Даже Аня не могла с ним справиться! Но не бросала, ездила к нему в Бирюлево, в опустевший дом… Даже с бутылочкой ездила! Сама в жизни не пила. Ездила разогнать его «компашку», посидеть с пьяным. Все его слезы-слюни подтереть! Это она умела, никаким женским трудом не побрезгует… Слава богу, что Кеша, мужик подковыристый и ехидный, ценил ее заботу. Ведь кто он ей был? Ну умерла сестра. Выкарабкивайся сам! В беде почти все жили…

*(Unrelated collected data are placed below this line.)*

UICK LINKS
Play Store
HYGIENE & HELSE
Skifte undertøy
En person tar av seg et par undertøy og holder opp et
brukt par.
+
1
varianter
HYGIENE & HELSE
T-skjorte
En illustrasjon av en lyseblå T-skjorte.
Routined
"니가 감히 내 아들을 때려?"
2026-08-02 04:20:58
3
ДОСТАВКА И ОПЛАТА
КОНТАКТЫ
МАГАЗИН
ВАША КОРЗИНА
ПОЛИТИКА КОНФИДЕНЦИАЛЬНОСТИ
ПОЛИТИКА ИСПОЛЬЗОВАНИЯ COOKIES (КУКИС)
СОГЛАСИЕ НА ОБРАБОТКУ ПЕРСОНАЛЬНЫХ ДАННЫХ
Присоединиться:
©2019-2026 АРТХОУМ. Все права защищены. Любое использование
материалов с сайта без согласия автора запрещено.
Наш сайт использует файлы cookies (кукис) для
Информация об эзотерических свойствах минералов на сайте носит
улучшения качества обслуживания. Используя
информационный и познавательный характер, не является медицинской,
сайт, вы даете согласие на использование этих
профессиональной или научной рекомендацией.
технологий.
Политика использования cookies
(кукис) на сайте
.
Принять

Так и металась Анна Георгиевна между домом, где Павлик с Ростиком, Кешей… и, конечно, два раза в день больница с отдающим концы Павлом Илларионовичем.
Как-то раз, видя, что он уже не в силах удержаться на самом последнем краю, Анна Георгиевна сказала мужу:
– Хотела к тебе Ольга Николаевна зайти…
«Осторожно так спрашивает, а я-то понимаю, что переступила через гордыню, через ревность, сама нашла Оленьку!»

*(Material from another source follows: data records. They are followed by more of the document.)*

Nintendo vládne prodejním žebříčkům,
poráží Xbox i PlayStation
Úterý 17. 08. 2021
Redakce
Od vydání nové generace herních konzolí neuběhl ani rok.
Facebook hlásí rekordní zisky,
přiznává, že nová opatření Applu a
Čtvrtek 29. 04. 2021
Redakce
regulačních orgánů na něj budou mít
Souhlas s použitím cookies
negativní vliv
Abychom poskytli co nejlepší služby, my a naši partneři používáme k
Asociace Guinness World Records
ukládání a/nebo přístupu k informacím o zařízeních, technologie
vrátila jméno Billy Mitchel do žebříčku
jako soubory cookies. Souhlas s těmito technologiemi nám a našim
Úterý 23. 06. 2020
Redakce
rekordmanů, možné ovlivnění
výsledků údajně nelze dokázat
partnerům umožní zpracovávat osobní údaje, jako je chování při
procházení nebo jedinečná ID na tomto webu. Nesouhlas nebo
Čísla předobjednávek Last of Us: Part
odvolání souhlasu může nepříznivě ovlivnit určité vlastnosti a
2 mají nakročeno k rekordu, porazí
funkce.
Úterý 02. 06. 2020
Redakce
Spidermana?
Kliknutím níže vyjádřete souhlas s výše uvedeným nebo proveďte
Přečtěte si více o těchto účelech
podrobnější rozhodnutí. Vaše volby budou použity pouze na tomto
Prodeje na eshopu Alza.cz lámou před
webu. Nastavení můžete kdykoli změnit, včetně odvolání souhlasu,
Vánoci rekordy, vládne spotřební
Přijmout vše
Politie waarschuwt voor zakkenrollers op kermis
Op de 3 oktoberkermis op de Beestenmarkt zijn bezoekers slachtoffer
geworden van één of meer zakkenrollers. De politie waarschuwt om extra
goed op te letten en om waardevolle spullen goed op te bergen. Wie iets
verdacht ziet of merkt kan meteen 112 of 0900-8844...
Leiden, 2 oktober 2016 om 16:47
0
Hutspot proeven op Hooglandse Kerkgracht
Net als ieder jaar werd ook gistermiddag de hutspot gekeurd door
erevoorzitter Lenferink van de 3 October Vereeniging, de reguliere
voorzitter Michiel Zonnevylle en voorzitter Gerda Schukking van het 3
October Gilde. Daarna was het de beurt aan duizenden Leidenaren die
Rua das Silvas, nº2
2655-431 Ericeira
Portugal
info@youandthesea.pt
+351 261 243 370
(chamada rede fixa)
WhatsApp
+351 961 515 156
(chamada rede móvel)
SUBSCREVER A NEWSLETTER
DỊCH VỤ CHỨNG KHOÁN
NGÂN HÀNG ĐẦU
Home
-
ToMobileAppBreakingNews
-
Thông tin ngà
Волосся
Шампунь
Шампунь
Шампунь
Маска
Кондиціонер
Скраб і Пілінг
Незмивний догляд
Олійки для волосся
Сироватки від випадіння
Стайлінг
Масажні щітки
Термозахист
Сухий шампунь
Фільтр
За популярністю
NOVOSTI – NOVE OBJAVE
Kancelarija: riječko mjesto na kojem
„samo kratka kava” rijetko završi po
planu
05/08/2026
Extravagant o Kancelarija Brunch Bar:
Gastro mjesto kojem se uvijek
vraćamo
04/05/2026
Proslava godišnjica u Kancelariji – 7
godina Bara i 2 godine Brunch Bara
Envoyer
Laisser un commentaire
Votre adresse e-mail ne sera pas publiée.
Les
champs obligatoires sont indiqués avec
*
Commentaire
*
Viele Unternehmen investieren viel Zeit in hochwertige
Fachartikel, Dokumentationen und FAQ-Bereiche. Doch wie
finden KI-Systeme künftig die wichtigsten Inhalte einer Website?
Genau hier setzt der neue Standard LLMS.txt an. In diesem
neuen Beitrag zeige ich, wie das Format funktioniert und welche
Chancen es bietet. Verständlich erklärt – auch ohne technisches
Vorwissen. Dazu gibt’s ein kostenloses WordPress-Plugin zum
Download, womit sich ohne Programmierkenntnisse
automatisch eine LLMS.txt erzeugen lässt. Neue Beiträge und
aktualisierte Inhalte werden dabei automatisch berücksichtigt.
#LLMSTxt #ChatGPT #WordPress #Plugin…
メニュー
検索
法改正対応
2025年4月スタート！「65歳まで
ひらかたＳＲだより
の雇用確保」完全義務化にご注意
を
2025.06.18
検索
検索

– Что – попрощаться решила? Грехи чтобы я ей отпустил? – зло и неутешно спросил Павел Илларионович. – Когда в силе и власти был, тогда не нужен оказался. А сейчас зачем?!
«В общем, дня через два открывается дверь палаты. И она, Ольга. Ну там апельсины, соки, яблоки… Где только нашла? На какие деньги?! Но все это я вроде и не почувствовал. Не заметил! А вот когда наклонилась она ко мне и поцеловала… Да не раз! И не два…
– Паша! Пашенька! Родной!
И голос ее! И запах… и руки какие-то летящие, ласковые…

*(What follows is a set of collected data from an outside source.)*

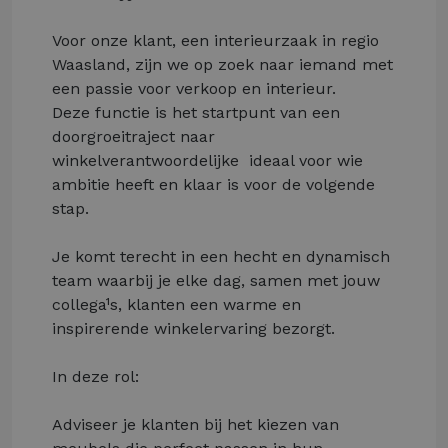
Voor onze klant, een interieurzaak in regio
Waasland, zijn we op zoek naar iemand met
een passie voor verkoop en interieur.
Deze functie is het startpunt van een
doorgroeitraject naar
winkelverantwoordelijke ­ ideaal voor wie
ambitie heeft en klaar is voor de volgende
stap.
Je komt terecht in een hecht en dynamisch
team waarbij je elke dag, samen met jouw
collega¹s, klanten een warme en
inspirerende winkelervaring bezorgt.
In deze rol:
Adviseer je klanten bij het kiezen van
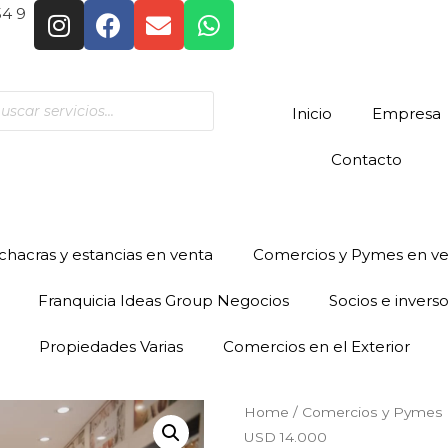
54 9
Inicio
Empresa
Contacto
hacras y estancias en venta
Comercios y Pymes en v
Franquicia Ideas Group Negocios
Socios e invers
Propiedades Varias
Comercios en el Exterior
Home
/
Comercios y Pymes 
USD 14.000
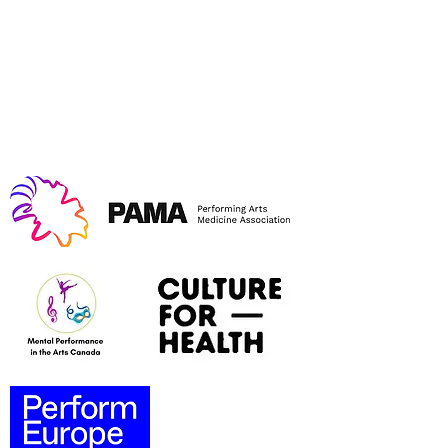
Member of:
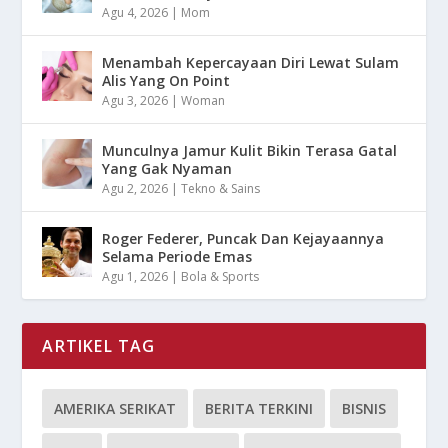
Agu 4, 2026
|
Mom
Menambah Kepercayaan Diri Lewat Sulam
Alis Yang On Point
Agu 3, 2026
|
Woman
Munculnya Jamur Kulit Bikin Terasa Gatal
Yang Gak Nyaman
Agu 2, 2026
|
Tekno & Sains
Roger Federer, Puncak Dan Kejayaannya
Selama Periode Emas
Agu 1, 2026
|
Bola & Sports
ARTIKEL TAG
AMERIKA SERIKAT
BERITA TERKINI
BISNIS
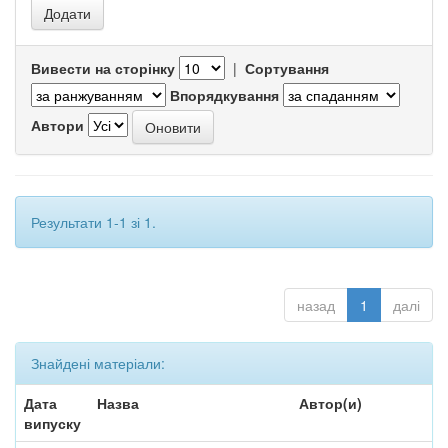
Вивести на сторінку
|
Сортування
Впорядкування
Автори
Результати 1-1 зі 1.
назад
1
далі
Знайдені матеріали:
Дата
Назва
Автор(и)
випуску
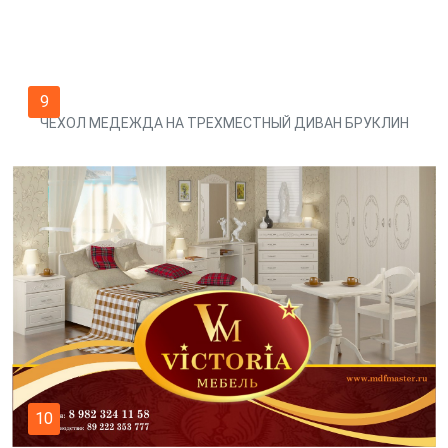
9
ЧЕХОЛ МЕДЕЖДА НА ТРЕХМЕСТНЫЙ ДИВАН БРУКЛИН
10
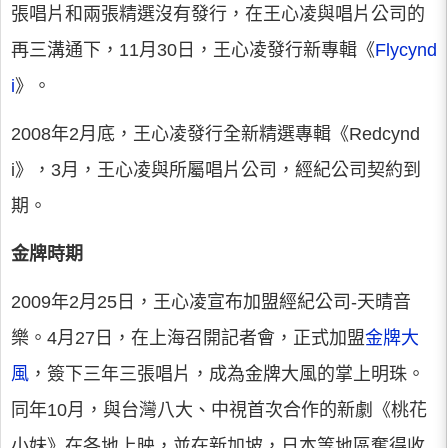
張唱片和兩張精選沒有發行，在王心凌與唱片公司的
再三溝通下，11月30日，王心凌發行新專輯《
Flycynd
i
》。
2008年2月底，王心凌發行全新精選專輯《Redcynd
i》，3月，王心凌與所屬唱片公司，經紀公司契約到
期。
金牌時期
2009年2月25日，王心凌宣布加盟經紀公司-天晴音
樂。4月27日，在上海召開記者會，正式加盟
金牌大
風
，簽下三年三張唱片，成為金牌大風的掌上明珠。
同年10月，與台灣八大、中視首次合作的新劇《桃花
小妹》在各地上映，並在新加坡，日本等地區奪得收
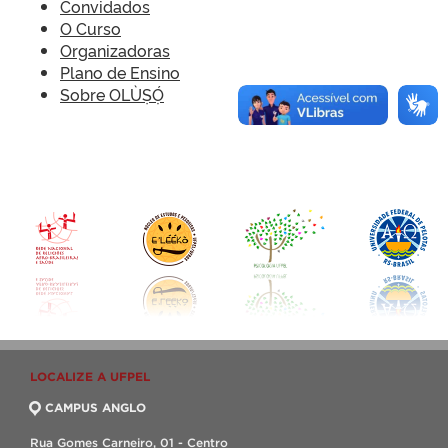
Convidados
O Curso
Organizadoras
Plano de Ensino
Sobre OLÙṢỌ́
LOCALIZE A UFPEL
CAMPUS ANGLO
Rua Gomes Carneiro, 01 - Centro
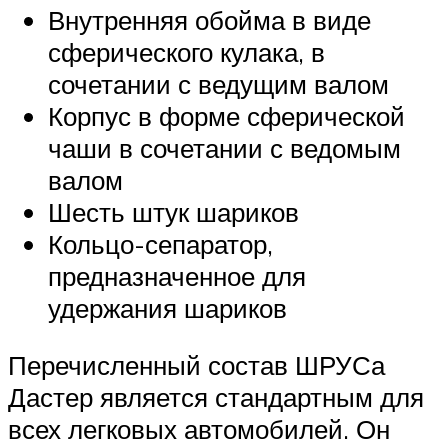
Внутренняя обойма в виде
сферического кулака, в
сочетании с ведущим валом
Корпус в форме сферической
чаши в сочетании с ведомым
валом
Шесть штук шариков
Кольцо-сепаратор,
предназначенное для
удержания шариков
Перечисленный состав ШРУСа
Дастер является стандартным для
всех легковых автомобилей. Он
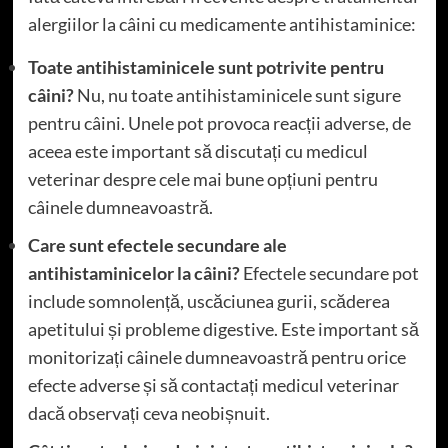
alergiilor la câini cu medicamente antihistaminice:
Toate antihistaminicele sunt potrivite pentru
câini?
Nu, nu toate antihistaminicele sunt sigure
pentru câini. Unele pot provoca reacții adverse, de
aceea este important să discutați cu medicul
veterinar despre cele mai bune opțiuni pentru
câinele dumneavoastră.
Care sunt efectele secundare ale
antihistaminicelor la câini?
Efectele secundare pot
include somnolență, uscăciunea gurii, scăderea
apetitului și probleme digestive. Este important să
monitorizați câinele dumneavoastră pentru orice
efecte adverse și să contactați medicul veterinar
dacă observați ceva neobișnuit.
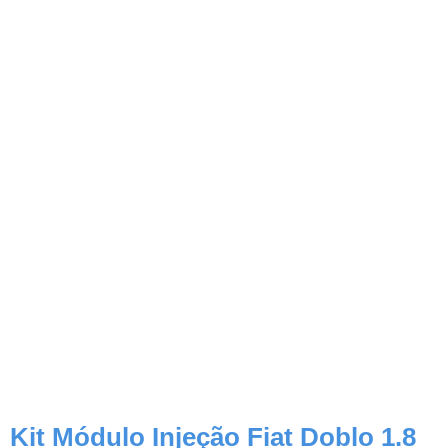
Kit Módulo Injeção Fiat Doblo 1.8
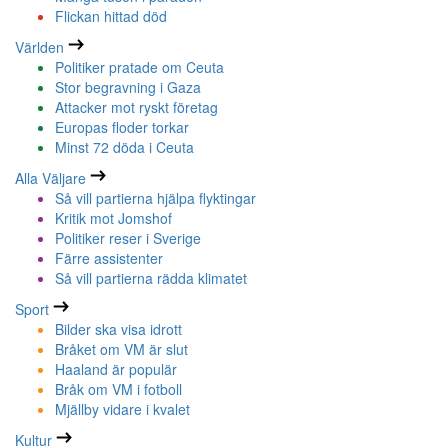
Flickan hittad död
Världen
Politiker pratade om Ceuta
Stor begravning i Gaza
Attacker mot ryskt företag
Europas floder torkar
Minst 72 döda i Ceuta
Alla Väljare
Så vill partierna hjälpa flyktingar
Kritik mot Jomshof
Politiker reser i Sverige
Färre assistenter
Så vill partierna rädda klimatet
Sport
Bilder ska visa idrott
Bråket om VM är slut
Haaland är populär
Bråk om VM i fotboll
Mjällby vidare i kvalet
Kultur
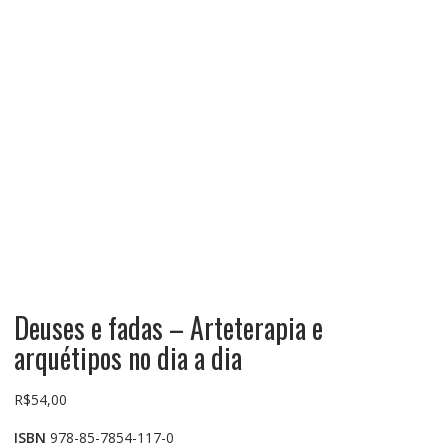
Deuses e fadas – Arteterapia e
arquétipos no dia a dia
R$
54,00
ISBN
978-85-7854-117-0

Не хочу реветь, а слезы сами катятся. Как я мог отпустить такую женщину?
Сам еще пытаюсь присесть повыше на подушке, чтобы совсем умирающей каракатицей не выглядеть.
– Ты лежи! Лежи, как тебе удобно! – улыбается Ольга, а сама довольна, что не сдался я. Такой же, как был… – Ах, какой ты бравый генерал всегда был! – будто услыхала мои мысли Оленька. – Спина всегда прямая, в струнку! Ремень на последнюю дырочку затянут. Все как влитое… А руки были!.. Ах, какие у тебя всегда красивые руки были! Какие пальцы! Ты их раз по двадцать в день мыл…
– Комплекс Пилата! – Я попытался улыбнуться.
– И сейчас такие же…
Она взяла мои руки в свои. Они показались мне такими сильными.
– Смотри! Ногти почти сияют. Это хороший признак! К выздоровлению…
Осторожно взяла полотенце, вымочила его в какой-то медицинской воде и, сняв с меня рубашку, осторожно, властно и умело вытерла грудь, руки, живот. Потом достала свои духи, подушила краешек большого шелкового платка и протерла глаза, уши, края губ, лоб, часть шеи…
У меня как будто враз открылись и слух, и зрение! Она вся – будто раннее цветение… всего того неповторимого – и осязаемого, и неуловимого, что и составляет конкретную суть женскую. Так ею на меня пахнуло! Так обняло всего меня, что я готов был…
Только жалкий, сдерживаемый из последних сил стон услышала она. Услышал его и я, словно это не я был, а кто-то чужой.
– В госпиталях-то за семь месяцев я многому научилась, – как о чем-то самом обыкновенном сказала она. – Тебе жить надо! У тебя сын! И жена умница. Хоть и не о такой я для тебя мечтала.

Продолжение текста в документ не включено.